Çok dilli, çok kültürlü, köklü felsefe ve edebiyat geleneği olan bir ülkede yaşamak insanlara kendi ulusunun tarihine, kültürel ve sanatsal mirasına, kendi halkının yaşam biçimine, dünya görüşüne daha mesafeli, daha eleştirel, daha geniş açılardan bakabilme olanaklarını veriyor.
Öğrenilen her dil, yazarlara kendi anadiliyle öğrendiği dilleri karşılaştırabilmeyi; bu dillerle yaratılmış kültür dünyalarına girebilmeyi sağlıyor.
Ayrıca yeterli gelir düzeyi insanlara araştırma, inceleme, dünyayı gezip görme olanakları yaratıyor.
Sanata ve edebiyata, yazara ve sanatçıya, yaratıcılığa değer verilen özgür ve huzurlu bir ortamda yaşamak insanın daha üretken olmasını teşvik ediyor.
Elbette her yazar ve sanatçı bu olanakları kendi özel yetenekleri, ilgileri çerçevesinde kullanabilir.
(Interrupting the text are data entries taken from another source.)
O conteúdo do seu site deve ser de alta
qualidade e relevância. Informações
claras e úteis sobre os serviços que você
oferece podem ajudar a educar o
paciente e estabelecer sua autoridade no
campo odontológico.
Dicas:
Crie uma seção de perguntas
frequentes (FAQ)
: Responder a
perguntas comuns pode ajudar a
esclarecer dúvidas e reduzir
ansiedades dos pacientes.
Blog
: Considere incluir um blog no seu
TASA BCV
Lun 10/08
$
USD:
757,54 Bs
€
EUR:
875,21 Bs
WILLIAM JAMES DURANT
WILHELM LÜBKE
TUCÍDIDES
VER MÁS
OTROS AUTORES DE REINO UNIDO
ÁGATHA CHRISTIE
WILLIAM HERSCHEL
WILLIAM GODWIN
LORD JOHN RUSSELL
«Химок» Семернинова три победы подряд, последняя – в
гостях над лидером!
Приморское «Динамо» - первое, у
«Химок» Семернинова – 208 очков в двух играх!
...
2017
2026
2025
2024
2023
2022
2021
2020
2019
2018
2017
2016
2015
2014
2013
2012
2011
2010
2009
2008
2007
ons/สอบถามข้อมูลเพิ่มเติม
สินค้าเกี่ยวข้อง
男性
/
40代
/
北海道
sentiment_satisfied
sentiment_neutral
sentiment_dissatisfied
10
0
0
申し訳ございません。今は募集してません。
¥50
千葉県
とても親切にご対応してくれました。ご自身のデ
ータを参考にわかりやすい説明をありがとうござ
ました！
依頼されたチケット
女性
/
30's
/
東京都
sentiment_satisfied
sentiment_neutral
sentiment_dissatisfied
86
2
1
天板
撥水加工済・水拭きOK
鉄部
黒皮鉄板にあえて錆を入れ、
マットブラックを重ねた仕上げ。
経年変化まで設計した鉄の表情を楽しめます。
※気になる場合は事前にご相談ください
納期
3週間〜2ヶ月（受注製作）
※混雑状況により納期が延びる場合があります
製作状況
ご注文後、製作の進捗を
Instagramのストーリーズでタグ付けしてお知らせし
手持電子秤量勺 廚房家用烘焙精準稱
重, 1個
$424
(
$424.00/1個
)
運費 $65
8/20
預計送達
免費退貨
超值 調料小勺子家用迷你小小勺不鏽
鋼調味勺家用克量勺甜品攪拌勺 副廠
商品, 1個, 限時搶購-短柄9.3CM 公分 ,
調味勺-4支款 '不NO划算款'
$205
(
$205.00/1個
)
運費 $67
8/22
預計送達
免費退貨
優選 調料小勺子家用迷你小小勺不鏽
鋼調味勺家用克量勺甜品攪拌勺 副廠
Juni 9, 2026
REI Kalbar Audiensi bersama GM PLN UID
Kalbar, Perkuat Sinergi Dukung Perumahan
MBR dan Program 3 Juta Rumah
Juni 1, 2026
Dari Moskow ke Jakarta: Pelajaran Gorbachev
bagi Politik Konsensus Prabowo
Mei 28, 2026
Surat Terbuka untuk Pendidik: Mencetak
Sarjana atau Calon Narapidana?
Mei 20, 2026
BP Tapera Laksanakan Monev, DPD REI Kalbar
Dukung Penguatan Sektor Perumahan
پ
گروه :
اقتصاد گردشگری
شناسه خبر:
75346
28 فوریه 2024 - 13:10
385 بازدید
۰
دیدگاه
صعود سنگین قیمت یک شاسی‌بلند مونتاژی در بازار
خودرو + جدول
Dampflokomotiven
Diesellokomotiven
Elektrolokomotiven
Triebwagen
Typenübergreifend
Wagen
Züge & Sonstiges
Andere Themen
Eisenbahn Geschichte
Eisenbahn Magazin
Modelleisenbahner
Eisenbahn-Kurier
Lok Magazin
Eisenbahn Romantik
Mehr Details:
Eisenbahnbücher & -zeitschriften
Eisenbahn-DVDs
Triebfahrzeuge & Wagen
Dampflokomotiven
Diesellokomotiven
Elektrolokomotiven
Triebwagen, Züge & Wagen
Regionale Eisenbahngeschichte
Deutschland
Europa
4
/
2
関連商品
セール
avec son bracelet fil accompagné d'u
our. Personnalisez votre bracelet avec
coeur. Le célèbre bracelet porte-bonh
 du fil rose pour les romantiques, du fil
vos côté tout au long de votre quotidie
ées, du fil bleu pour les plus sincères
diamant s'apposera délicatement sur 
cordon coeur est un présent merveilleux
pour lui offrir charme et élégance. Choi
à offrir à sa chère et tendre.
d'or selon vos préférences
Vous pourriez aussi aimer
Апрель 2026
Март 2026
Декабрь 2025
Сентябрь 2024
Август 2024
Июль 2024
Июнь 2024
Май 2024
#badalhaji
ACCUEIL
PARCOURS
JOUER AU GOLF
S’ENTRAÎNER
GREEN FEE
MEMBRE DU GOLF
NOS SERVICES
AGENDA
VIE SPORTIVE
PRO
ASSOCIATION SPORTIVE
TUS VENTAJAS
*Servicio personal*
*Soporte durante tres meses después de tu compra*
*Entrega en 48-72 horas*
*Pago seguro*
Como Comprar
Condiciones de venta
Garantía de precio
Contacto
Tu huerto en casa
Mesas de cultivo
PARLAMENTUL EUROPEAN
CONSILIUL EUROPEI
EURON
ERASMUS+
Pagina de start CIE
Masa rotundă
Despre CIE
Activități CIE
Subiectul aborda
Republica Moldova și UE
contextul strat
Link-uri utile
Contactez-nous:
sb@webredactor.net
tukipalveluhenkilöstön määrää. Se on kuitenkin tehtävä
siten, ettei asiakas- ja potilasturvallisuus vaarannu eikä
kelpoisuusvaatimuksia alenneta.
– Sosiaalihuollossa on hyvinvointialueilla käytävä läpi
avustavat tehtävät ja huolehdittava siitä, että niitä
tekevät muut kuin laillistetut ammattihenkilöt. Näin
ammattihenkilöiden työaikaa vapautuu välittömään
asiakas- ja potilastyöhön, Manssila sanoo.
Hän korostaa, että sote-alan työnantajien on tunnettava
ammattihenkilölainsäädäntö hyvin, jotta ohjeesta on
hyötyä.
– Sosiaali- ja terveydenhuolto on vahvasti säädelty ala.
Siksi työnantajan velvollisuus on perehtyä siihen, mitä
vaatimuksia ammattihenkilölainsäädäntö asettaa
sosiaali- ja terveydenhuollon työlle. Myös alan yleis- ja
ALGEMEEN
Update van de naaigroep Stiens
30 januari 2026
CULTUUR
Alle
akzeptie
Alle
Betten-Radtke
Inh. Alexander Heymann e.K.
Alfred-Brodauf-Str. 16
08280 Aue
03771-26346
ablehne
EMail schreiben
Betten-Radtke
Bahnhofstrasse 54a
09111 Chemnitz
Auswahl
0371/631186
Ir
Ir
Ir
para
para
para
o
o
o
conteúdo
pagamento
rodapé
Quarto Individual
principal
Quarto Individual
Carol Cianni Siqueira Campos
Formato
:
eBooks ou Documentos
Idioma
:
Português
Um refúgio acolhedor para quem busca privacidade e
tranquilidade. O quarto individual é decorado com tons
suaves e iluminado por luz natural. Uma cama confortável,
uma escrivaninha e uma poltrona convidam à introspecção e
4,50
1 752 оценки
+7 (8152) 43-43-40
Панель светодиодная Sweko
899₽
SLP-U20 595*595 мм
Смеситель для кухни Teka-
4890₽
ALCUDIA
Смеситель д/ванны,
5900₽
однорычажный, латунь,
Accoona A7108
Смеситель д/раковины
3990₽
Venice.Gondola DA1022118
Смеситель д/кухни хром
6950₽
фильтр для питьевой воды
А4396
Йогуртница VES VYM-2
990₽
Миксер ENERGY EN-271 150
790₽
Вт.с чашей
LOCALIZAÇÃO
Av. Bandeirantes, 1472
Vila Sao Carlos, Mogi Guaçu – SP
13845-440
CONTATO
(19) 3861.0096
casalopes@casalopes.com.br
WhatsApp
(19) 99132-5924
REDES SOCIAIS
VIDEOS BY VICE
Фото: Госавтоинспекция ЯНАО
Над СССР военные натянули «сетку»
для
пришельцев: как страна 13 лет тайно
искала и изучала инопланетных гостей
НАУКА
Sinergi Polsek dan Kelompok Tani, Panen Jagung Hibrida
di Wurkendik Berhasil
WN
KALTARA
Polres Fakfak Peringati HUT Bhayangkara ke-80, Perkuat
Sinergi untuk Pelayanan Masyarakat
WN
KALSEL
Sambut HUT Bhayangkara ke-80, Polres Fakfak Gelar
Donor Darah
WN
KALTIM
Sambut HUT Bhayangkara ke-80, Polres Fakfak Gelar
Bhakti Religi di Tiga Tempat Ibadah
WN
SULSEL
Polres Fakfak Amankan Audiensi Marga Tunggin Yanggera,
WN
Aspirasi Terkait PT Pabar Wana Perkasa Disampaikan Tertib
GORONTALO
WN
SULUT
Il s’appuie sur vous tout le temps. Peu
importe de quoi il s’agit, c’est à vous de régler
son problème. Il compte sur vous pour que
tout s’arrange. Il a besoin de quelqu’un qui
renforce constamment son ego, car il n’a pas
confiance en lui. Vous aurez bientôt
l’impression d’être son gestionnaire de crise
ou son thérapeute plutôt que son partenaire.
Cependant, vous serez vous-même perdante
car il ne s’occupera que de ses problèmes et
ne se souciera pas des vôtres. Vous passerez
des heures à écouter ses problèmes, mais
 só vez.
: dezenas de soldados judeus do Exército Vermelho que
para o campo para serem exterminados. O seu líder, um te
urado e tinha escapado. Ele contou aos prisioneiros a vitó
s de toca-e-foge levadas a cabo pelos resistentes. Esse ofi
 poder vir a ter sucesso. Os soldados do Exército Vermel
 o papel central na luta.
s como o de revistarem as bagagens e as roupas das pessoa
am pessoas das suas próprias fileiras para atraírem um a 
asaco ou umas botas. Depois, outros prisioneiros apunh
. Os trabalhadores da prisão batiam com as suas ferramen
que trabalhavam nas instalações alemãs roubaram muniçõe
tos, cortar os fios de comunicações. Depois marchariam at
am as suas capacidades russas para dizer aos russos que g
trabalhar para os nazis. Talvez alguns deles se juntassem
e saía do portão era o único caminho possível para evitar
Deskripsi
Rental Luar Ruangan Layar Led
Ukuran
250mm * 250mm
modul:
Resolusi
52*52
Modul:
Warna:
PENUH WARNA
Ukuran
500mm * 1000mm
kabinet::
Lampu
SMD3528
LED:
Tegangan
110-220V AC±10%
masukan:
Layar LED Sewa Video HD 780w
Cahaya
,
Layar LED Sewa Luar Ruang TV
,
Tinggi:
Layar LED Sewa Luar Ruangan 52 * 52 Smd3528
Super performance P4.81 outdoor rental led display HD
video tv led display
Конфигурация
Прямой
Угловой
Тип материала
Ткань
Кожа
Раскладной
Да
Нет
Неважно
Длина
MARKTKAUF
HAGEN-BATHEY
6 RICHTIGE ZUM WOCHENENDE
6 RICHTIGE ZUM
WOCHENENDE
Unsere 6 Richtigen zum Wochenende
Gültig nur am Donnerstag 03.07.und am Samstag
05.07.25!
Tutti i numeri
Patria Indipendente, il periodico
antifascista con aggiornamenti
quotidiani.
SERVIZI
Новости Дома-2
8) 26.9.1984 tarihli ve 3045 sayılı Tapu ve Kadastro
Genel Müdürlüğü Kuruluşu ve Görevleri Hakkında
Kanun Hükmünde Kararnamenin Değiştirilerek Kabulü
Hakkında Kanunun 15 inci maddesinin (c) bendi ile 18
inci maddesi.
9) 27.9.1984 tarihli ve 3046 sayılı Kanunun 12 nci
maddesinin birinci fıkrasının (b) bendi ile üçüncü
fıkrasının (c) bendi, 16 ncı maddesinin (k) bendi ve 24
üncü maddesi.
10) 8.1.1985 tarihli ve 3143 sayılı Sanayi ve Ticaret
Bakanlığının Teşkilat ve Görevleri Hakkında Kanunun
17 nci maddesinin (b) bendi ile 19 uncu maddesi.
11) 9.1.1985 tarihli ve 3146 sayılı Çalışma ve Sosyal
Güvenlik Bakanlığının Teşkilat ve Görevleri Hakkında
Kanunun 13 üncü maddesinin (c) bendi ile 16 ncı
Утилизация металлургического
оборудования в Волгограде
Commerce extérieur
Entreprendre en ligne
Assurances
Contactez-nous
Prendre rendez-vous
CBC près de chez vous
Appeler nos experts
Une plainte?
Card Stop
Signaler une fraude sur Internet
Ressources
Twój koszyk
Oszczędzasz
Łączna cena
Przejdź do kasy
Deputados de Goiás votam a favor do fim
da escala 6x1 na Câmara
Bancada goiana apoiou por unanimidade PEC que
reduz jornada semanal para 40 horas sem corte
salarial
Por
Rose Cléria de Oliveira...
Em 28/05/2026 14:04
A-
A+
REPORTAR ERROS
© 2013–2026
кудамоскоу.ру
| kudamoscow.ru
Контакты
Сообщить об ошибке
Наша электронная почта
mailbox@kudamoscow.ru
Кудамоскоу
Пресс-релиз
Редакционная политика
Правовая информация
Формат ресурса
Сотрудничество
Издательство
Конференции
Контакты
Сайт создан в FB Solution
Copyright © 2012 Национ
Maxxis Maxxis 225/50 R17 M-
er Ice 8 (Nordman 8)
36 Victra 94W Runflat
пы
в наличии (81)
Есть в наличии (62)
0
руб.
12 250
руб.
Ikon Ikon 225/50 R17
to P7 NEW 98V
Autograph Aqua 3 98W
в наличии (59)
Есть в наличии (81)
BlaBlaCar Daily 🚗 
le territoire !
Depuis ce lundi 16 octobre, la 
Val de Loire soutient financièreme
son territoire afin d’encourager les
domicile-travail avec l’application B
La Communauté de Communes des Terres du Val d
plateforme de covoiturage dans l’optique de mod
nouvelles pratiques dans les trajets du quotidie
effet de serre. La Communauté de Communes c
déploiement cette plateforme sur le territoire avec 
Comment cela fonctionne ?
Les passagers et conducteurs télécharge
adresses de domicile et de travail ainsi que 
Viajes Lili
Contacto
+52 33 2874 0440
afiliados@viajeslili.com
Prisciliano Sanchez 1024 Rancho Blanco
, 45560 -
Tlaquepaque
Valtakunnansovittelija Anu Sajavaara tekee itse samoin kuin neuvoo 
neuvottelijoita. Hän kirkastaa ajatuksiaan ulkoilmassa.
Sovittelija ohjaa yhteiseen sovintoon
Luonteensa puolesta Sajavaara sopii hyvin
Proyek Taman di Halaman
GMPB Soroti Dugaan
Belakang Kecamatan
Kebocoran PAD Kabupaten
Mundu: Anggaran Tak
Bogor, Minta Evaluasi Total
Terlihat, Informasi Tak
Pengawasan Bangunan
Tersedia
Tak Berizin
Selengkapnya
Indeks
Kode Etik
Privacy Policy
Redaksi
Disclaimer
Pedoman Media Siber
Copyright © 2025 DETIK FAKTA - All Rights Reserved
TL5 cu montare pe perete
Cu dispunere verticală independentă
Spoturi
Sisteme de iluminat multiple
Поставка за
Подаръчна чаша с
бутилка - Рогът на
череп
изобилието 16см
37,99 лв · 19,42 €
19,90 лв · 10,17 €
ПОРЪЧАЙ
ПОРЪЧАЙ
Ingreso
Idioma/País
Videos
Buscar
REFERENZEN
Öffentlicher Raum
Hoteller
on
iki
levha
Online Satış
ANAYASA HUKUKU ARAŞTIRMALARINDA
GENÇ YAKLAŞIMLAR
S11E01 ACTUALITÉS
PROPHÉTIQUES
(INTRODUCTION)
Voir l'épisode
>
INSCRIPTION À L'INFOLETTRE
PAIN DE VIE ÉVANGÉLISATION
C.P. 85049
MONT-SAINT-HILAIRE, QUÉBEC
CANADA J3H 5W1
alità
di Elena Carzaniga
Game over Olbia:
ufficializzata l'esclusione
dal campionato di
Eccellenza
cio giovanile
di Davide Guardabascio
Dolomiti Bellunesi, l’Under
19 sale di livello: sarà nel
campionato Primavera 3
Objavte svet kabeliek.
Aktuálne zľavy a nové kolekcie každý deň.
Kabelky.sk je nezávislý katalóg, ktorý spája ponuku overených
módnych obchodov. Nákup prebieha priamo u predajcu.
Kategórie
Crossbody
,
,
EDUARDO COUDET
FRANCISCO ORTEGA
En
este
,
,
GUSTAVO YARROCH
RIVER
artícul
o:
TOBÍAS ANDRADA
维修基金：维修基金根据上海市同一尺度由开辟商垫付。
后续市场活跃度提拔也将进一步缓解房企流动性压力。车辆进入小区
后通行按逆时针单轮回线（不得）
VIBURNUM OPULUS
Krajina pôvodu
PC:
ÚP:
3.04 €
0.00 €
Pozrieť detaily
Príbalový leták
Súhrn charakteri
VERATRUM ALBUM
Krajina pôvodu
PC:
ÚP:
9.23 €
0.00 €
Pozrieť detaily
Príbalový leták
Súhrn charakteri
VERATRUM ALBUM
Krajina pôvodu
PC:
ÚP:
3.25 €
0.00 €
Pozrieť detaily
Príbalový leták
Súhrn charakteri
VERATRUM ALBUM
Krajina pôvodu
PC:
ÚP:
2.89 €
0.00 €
Bu olanaklar açısından da Almanya ve yurtdışındaki Türkçe edebiyat, hem yaşanan ülke, hem de Türkiye için önemli bir zenginlik kaynağıdır.
4. Dinci, tarikatçı çevrelerde edebiyat
Almanya’daki Türkiye kökenli insanların yarıya yakını Sünni dinci örgütlerin, çeşitli tarikatlerin etkisi altındadır. Bu kesimlerde de Türkçe, yazım dili olarak kullanılmaktadır. Dinci, miliyetçi, tutucu görüşlerle birçok Türkçe dergi, gazete, kitap yayınlanıyor. Bu çevreler kitap fuarları, kitap günleri düzenliyor. Fakat bu kesimden insanlarla, örgütlerle Türkçe ya da Almanca yazan demokrat, ilerici yazarlar arasında hemen hemen hiçbir ilişki yoktur.
Son on yılda hızla örgütlenen Anadolu Alevileri, Almanya’daki ilerici Türkçe edebiyata ve sanata yardımcı oluyorlar. Alevi Kültür Dernekleri Türkiyeli yazarlara candan kucak açıyorlar.
5. Yayınevlerinin ve kitabevlerinin durumu
Almanya’da kala kala iki Türk yayınevi kaldı. Birkaç şehir dışında Türkçe kitaplar satan kitabevi artık yok. Türkçe edebiyat eserlerinin basım ve dağıtım olanakları hemen hemen yok gibi.
Türkiye’deki yayınevlerinin çoğu ise ya Almanya’daki, yurtdışındaki Türkçe edebiyatı küçümsüyor ya da gereken önemi vermiyor.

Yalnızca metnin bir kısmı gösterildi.